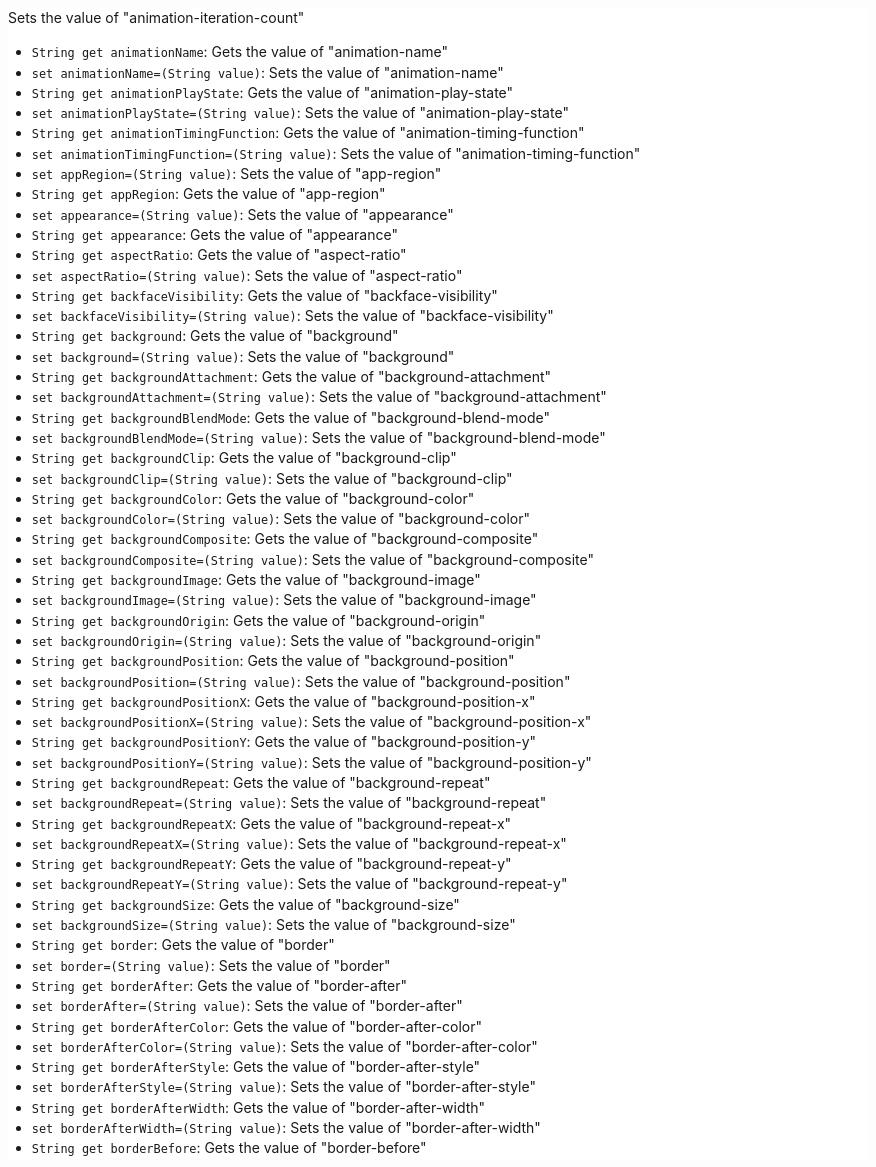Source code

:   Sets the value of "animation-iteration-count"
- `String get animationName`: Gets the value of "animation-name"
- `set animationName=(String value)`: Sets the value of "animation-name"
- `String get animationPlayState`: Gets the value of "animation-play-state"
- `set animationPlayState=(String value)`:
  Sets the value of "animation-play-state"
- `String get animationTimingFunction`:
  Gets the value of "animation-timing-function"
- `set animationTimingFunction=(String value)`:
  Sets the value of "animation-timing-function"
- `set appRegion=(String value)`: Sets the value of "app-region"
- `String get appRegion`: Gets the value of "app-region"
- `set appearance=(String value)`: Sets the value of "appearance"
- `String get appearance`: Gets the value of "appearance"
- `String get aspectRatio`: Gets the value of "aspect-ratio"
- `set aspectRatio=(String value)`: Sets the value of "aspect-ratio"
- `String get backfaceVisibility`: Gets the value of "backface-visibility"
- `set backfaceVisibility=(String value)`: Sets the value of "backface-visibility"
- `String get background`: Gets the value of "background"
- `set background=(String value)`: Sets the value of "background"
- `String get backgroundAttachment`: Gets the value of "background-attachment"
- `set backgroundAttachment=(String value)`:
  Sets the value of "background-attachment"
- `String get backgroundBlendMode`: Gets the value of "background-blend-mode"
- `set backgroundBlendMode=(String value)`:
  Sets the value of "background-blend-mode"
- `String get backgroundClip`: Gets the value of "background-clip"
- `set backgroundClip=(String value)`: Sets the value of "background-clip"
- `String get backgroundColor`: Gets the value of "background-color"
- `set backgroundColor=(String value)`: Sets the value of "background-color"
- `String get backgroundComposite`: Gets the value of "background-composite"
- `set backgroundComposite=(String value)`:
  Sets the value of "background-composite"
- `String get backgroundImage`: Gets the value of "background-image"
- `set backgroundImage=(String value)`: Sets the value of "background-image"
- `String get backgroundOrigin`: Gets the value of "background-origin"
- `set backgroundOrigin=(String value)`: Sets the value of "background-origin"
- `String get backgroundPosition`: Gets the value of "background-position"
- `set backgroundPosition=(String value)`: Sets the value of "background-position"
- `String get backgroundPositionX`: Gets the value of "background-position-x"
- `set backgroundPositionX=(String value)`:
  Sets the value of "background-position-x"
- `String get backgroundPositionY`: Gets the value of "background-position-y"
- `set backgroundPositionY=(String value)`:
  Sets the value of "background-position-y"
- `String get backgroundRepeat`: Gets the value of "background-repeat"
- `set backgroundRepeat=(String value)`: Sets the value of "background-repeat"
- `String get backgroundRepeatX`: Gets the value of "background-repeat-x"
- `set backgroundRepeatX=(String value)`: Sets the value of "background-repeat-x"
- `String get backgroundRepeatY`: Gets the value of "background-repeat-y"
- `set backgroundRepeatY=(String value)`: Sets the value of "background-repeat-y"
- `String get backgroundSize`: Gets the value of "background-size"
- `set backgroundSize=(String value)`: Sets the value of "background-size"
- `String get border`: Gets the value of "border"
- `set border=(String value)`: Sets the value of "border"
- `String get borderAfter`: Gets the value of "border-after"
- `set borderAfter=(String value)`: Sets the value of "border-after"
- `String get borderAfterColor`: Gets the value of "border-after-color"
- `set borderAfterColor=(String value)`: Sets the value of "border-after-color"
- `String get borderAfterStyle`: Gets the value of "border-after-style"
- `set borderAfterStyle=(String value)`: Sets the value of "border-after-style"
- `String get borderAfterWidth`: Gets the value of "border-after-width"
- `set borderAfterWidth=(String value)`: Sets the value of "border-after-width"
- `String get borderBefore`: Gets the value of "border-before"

+--

▶ _DIRECTIVE_
Find every line in the material above that contains the string "backgroundClip", matching case exactly, and copy each of those lines in full.

▶ _OUTPUT OF THE TASK_
- `String get backgroundClip`: Gets the value of "background-clip"
- `set backgroundClip=(String value)`: Sets the value of "background-clip"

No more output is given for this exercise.